Hilangnya tradisi menulis surat pribadi sebenarnya berpengaruh terhadap tradisi tulisan tangan. Tulisan tangan berarti cara menulis dengan tangan bukan ditik. Tiap orang memiliki tulisan tangan yang berbeda dan unik. Tulisan tangan tersebut juga menunjukkan kepribadian dan perasaan hati penulisnya. Menurut saya tentu surat pribadi yang ditulis tangan berbeda maknanya dengan surat yang ditulis dengan bantuan komputer dan mesin tik. Namun menulis surat dengan bantuan teknologi memiliki kelebihan naskah yang diketik dapat disimpan dalam media penyimpanan flash disk  selanjutnya dicetak dengan printer. Apabila diperlukan naskah yang tersimpan bisa dibuka dan diedit kembali sewaktu-waktu. Format tulisannya pun dapat diatur sesuai keinginan penulisnya.

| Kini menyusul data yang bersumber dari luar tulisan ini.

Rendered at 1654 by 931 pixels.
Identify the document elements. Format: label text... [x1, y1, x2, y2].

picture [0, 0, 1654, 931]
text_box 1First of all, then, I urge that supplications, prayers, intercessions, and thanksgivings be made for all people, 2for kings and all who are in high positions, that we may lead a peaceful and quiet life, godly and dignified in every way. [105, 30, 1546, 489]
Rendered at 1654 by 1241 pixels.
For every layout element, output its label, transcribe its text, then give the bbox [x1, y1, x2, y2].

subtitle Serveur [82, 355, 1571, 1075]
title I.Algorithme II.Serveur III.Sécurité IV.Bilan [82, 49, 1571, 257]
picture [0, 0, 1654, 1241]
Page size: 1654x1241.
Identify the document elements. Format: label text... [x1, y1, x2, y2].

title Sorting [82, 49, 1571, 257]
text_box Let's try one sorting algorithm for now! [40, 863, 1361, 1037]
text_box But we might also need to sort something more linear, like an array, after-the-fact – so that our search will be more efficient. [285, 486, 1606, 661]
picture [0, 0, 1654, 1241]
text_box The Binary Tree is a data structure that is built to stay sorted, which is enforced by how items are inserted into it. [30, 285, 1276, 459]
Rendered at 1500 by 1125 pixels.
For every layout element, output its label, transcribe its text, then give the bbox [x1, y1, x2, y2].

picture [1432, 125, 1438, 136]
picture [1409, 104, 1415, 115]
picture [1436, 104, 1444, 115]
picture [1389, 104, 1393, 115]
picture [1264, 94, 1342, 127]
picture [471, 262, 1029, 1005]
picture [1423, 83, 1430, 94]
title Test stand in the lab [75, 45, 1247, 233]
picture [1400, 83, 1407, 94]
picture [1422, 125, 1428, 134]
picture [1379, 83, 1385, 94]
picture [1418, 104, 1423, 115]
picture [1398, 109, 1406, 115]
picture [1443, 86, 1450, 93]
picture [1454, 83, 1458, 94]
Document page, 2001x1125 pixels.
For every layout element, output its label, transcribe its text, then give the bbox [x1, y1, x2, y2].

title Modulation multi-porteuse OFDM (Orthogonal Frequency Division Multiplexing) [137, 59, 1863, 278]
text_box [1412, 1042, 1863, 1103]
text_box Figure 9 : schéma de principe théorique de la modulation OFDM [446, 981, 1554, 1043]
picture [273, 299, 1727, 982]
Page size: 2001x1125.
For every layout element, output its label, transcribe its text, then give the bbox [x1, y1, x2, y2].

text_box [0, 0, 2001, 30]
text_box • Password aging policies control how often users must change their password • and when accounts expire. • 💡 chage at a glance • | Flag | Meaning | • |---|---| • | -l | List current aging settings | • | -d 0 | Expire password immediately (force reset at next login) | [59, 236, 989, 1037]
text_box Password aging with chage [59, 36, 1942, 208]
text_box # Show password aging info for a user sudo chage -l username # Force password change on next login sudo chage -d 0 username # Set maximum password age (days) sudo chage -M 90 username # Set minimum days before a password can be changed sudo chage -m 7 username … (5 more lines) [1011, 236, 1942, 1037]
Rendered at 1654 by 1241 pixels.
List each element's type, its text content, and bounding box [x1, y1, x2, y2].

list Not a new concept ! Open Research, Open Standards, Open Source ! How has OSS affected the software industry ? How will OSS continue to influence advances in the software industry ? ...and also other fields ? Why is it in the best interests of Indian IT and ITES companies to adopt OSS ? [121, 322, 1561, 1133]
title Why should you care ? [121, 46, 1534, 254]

Ya, menulis surat dengan tulisan tangan merupakan warisan leluhur yang bernilai. Sebab dengan aktivitas itu penulis mampu mengekpresikan isi hati dan jiwanya baik emosi kesedihan, kepiluan, kebahagiaan dan kesenangan yang dirasakannya. Disadari sebagai satu dari media komunikasi, pengunaan surat merupakan pilihan bagi penggunanya. Namun, apabila Anda membutuhkan sebuah komunikasi bermakna tidak ada salahnya kembali kepada tradisi leluhur yakni menulis surat, berkirim kartu ucapan lebaran atau pun natal lalu kemukakan perasaan Anda. Satu yang patut diingat bahwa melestarikan tradisi menulis surat dengan tulisan tangan merupakan upaya pengembangan budaya menulis.